== Exercise text ==

# LG Monitor not detecting signal:



## SirBales (Nov 4, 2013)

Hello, a number of weeks ago a office set up was bought for my new job it is made up of two LG 24EN33 24" LED Monitors, and a desktop (Powerspec, AMD A10-6800K APU 4.10GHz, 8GB Ram, with Windows 7 Pro 64 bit) 
First one is connected via a VGA cord and works fine, second I want to hook up via a DVI-D cord but says it does not detect any signal.
I have not found any answers on Google so I thought I would try asking here.


----------



## Tyree (May 10, 2009)

Try the monitor on the VGA connection and try the one one VGA with the DVI.


----------



## SirBales (Nov 4, 2013)

Done, the one that was not working works with VGA but the same issue with the DVI on the other screen.
Just checked connectors to make sure nothing is damaged on the cord or the graphics card, all seems fine.


----------



## Tyree (May 10, 2009)

That would indicate a problem with the DVI connection of the GPU/Mobo.


----------



## JimE (Apr 16, 2009)

DVI output or the cable itself. Likely not the monitor as it doesn't work on either monitor.

Also wouldn't be the first time that I've come across an OEM desktop PC that can't support multiple monitors using the motherboard video chipset.


----------



## Tyree (May 10, 2009)

Dogg said:


> Also wouldn't be the first time that I've come across an OEM desktop PC that can't support multiple monitors using the motherboard video chipset.


Good point! Are you using Onboard Graphics or a dedicated GPU?
What type, and how many, video connections are available?


----------

===
== Dataset excerpt ==

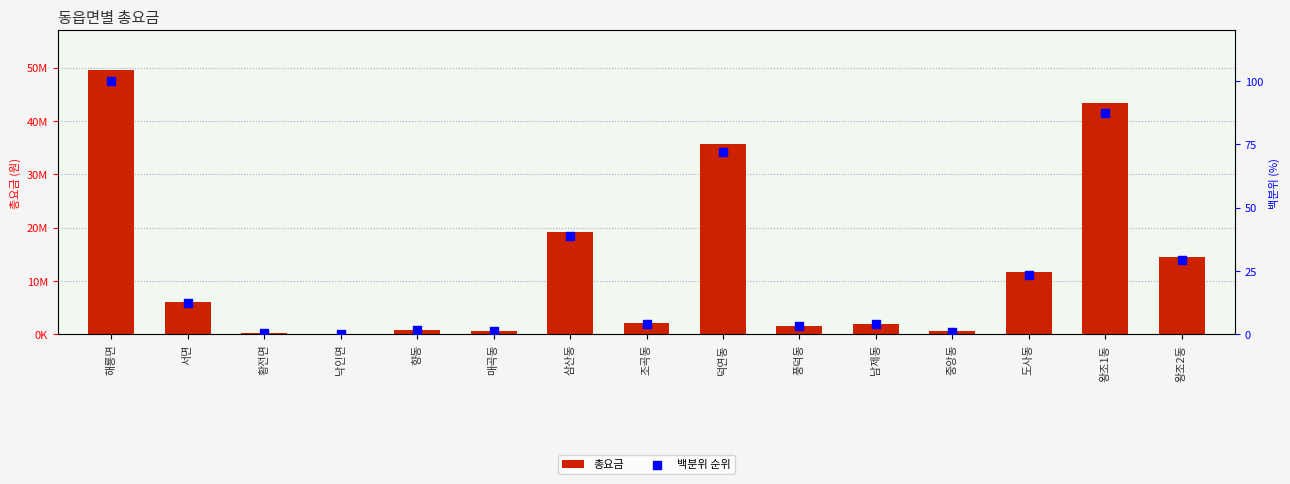

Is the value of 총요금 at 향동 greater than the value of 백분위 순위 at 도사동?

Yes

===

• Questions on the material:
**a.** Summarize the LG monitor thread in two sentences.
**b.** In the LG monitor thread, what processor does the desktop have?
Answer from the LG monitor thread alone, leaving the listing aside.

• Answers to this exercise:
**a.** A user's second LG 24EN33 monitor shows no signal over a DVI-D cable while the first works over VGA, and swapping the screens shows the DVI problem follows the connection, not the monitor. Replies blame the DVI output of the GPU or motherboard, or the cable, and note that some OEM desktops can't run multiple monitors from the motherboard video chipset.

**b.** An AMD A10-6800K APU running at 4.10GHz.